You've never witnessed dysfunctional American management? Otherwise, you can't ascribe the quality of management to them being Indian. There can be poor management in the US and offshore.
Maybe where YOU work...but where I work, our scrum master is a lazy, mouth-breathing moron. Our dev manager barely knows our names. Most of the stateside team are south Asian contractors who don't get to work until 5 minutes before the standup. The offshore team toils overnight and usually burns down far fewer hours than a reasonable person would assume they would because they're always "blocked" with nobody to clear the blocks for them since neither our dev manager or our scrum master has any regular communication with them. They leave it to a south Asian contractor working here in the building who speaks the same language to eliminate "communication issues."
It's a total train wreck.
From the looks of it, this project would have been a train wreck either way.
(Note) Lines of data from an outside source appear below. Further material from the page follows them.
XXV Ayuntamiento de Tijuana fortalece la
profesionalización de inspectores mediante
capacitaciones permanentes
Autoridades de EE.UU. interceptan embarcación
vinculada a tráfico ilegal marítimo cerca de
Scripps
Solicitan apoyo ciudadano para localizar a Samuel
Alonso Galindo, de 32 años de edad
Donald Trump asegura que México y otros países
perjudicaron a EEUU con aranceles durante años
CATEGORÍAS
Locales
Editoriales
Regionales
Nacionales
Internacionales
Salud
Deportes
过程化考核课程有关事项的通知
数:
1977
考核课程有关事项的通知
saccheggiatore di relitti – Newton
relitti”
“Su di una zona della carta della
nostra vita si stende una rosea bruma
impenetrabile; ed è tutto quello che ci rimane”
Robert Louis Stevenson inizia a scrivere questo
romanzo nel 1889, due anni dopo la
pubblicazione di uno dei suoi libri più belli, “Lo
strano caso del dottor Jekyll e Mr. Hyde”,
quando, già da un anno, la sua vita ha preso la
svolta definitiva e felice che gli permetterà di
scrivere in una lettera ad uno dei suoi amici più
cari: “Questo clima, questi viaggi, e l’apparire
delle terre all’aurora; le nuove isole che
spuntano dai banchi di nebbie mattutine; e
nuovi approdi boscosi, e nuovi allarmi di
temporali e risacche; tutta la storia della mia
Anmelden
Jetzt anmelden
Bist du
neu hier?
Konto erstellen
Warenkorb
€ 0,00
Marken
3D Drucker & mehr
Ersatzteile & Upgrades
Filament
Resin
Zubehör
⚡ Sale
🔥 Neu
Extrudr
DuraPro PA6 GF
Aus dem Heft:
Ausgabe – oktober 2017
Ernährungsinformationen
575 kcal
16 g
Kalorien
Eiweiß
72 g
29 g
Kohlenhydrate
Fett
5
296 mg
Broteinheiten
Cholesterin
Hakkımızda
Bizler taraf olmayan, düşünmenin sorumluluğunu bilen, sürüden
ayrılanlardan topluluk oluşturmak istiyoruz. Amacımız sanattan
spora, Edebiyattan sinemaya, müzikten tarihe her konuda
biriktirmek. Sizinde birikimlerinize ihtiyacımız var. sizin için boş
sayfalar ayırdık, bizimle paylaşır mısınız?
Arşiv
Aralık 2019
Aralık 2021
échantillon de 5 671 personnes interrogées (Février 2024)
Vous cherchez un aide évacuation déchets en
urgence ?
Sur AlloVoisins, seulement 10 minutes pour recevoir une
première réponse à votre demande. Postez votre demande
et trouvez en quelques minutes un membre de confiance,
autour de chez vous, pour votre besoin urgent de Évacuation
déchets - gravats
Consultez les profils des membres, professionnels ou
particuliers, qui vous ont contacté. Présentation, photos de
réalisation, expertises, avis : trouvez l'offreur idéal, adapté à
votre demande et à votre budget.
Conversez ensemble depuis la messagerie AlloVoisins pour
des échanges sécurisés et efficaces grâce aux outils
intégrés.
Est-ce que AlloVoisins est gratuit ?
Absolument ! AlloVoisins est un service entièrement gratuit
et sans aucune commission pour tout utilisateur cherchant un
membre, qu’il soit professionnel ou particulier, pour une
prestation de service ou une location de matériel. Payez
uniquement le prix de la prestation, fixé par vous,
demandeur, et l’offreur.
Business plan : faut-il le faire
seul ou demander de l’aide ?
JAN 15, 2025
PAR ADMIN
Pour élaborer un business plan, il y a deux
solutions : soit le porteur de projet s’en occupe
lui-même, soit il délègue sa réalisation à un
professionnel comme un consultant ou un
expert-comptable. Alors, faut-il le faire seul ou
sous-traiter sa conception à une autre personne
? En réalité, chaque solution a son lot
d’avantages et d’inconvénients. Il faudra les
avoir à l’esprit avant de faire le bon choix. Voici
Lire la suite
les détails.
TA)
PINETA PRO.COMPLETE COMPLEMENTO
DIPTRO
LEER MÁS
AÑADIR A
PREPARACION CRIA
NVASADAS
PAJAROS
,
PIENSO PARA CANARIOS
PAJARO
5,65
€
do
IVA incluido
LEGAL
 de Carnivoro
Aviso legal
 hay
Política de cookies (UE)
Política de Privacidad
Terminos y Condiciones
I have worked for 3.5 years in a well managed Agile project. This was the best managed project ever in my 11 years of experience. No rush to.meet deadlines, no last minute stress for other than a handful of occasions.
And the project was run on an onsite- offshore model.
I just read this and it's kind of funny. No, I'm not in software development, but our management has caught this whole Agile bug. Everything is Agile this and scrum that. Sprint? We're running a marathon as a series of random sprints on everything we do. Been that way since they caught this Agile bug a couple years ago. Everyone is exhausted and has reached the pretty much don't care point. Turnover is through the roof in an organization that used to have pride in the longevity and depth of knowledge in the workforce.
It's like living in a Dilbert cartoon every day where the Point Haired Boss has read some trade publication and learned a new word without knowing what it means. The only good thing is there will be a new, shiny, flavor of the month soon and they'll drop Agile and we'll be something else.